CHAPITRE VI : PETITS PORTRAITS DE RENNES EN FETE
12. Les Trans(es) musicales 1999
 
 
       Sonia, son amant vétérinaire habite à l'Eperon. Elle est allée le retrouver là-bas pour passer la nuit avec lui dans son appartement, là-haut dans les sommets de Rennes, bien au-dessus de la dalle du Colombier. L'éperon, ça ferait plutôt penser à monture, cheval, cow-boy, Far West et Cie. C'est un drôle de nom pour un immeuble. C'est peut-être parce qu'il monte à l'assaut du ciel - éperon rocheux ? - qu'on l'a appelé comme ça ? 

         Quand le chat n'est pas là, les souris dansent. Jean-Eudes, le mari de Sonia, est parti faire sa cure. Ce serait bête de ne pas en profiter pour découcher. Mais ce soir, manque de bol, Bernard est fatigué. Le cabinet n'a pas désempli, sa journée a été usante. A dix heures, les voilà au lit à essayer de s'endormir. 

 
- C'est quoi ce boucan, Bernard ?
- Ca doit être les Transmusicales. Il y a des concerts au Liberté et d'ici, avec le vent, on entend bien tout ce qui se passe là-bas.
- Surtout qu'ils mettent la dose, dis donc, question boum boum, les batteurs.
- Ce ne sont pas des batteurs, Sonia chérie. C'est de la techno. Ce sont des machines qui jouent les rythmes, maintenant, dans les groupes.
- A quelle heure ça se termine ? J'aimerais bien dormir quand même.
- C'est très mal insonorisé ici, tu sais. Parfois j'entends les voisins du dessus. Ce sont des étudiants, ils font souvent la fête.

        Tourne. Retourne. Ratourne, comme on dit chez elle. Tire la couette. Transpire. Soupire. De pire en pire. Sonia ne trouve pas le sommeil. Maintenant on entend des bouteilles ou d'autres objets bien sonores qui dégringolent dans le vide-ordures. Cela fait un bruit effroyable, on dirait des paquets contenant les os d'une femme coupée en morceaux dont le mari se débarrasserait en les jetant là.

        Ensuite, c'est une série de chasses d'eau, "la fin du film sur TF1", fait remarquer Bernard.

23 h. Cela vient du palier. Au début, ce sont des petits cris féminins puis bientôt cela devient une bande sonore de film X et enfin on entend de grands râles d'extase.
 
23 h 15. Ce n'est pas possible ! Ce n'est pas une cassette vidéo, c'est une séance pour de vrai ! Le véto confirme : de l'autre côté du palier son voisin, 24 ans, a une nouvelle copine "qui est franchement expansive ou plutôt excessive dans ses épanchement, enfin tu vois ce que je veux dire, ou plutôt tu l'entends".

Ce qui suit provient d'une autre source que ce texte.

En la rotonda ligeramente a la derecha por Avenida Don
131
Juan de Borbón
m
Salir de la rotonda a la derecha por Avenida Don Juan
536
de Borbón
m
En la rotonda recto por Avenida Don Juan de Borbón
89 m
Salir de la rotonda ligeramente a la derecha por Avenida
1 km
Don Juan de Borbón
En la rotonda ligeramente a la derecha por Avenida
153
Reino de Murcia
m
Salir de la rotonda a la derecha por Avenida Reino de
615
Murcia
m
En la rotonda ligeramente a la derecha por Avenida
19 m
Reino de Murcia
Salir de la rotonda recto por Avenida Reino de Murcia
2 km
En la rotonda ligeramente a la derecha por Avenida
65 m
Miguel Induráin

23 h 30. Ce n'est pas possible. Cela fait une demi-heure que cela dure. Ils vont finir par se faire mal à force. Sonia craque.
- Si tu ne veux pas y aller, Bernard, moi je vais leur dire" Elle saute du lit, furibarde, se précipite vers la porte .
- Sonia ! Enfile un pantalon et une chemise, quand même !

23 h 35. Le doigt appuie rageusement sur le bouton de la sonnette. On n'entend plus rien dans l'appartement. Il ne va pas oser venir ouvrir, ce nul. La trouille des flics ou même simplement de l'engueulade à cause du tapage nocturne.

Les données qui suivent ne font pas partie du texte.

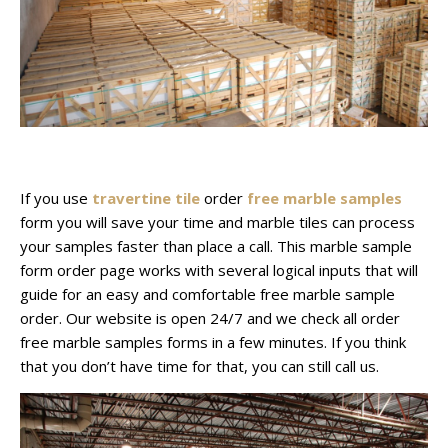
If you use
travertine tile
order
free marble samples
form you will save your time and marble tiles can process
your samples faster than place a call. This marble sample
form order page works with several logical inputs that will
guide for an easy and comfortable free marble sample
order. Our website is open 24/7 and we check all order
free marble samples forms in a few minutes. If you think
that you don’t have time for that, you can still call us.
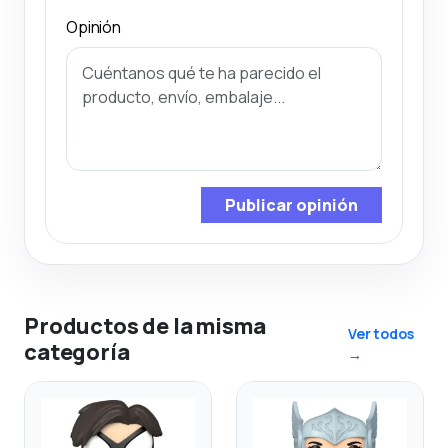
Opinión
Publicar opinión
Productos de la misma
Ver todos
categoría
→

        Finalement, elle abandonne. Mais au moment où elle va rentrer chez le vétérinaire, le jeune voisin ouvre sa porte.

- TU PEUX PAS LUI DIRE DE FERMER SA GUEULE, A TA COPINE ?" lui balance Sonia excédée. Le type est tout penaud.
 

***

- Mais enfin, commente Bernard, toujours indulgent. Ce n'est que tous les trois jours, leur cinéma. Bon d'accord, avant, avec sa copine précédente, on n'entendait rien. Je ne peux tout de même pas aller lui demander de changer de copine ?"
 

 
 
***

        Quand Jean-Eudes est revenu de sa cure, il a demandé à Sonia :
-Alors, c'était comment, cette année, les Transmusicales ?"

        Elle n'a pas répondu, elle l'a fusillé du regard et elle sortie dehors pour promener Balthazar, le chien.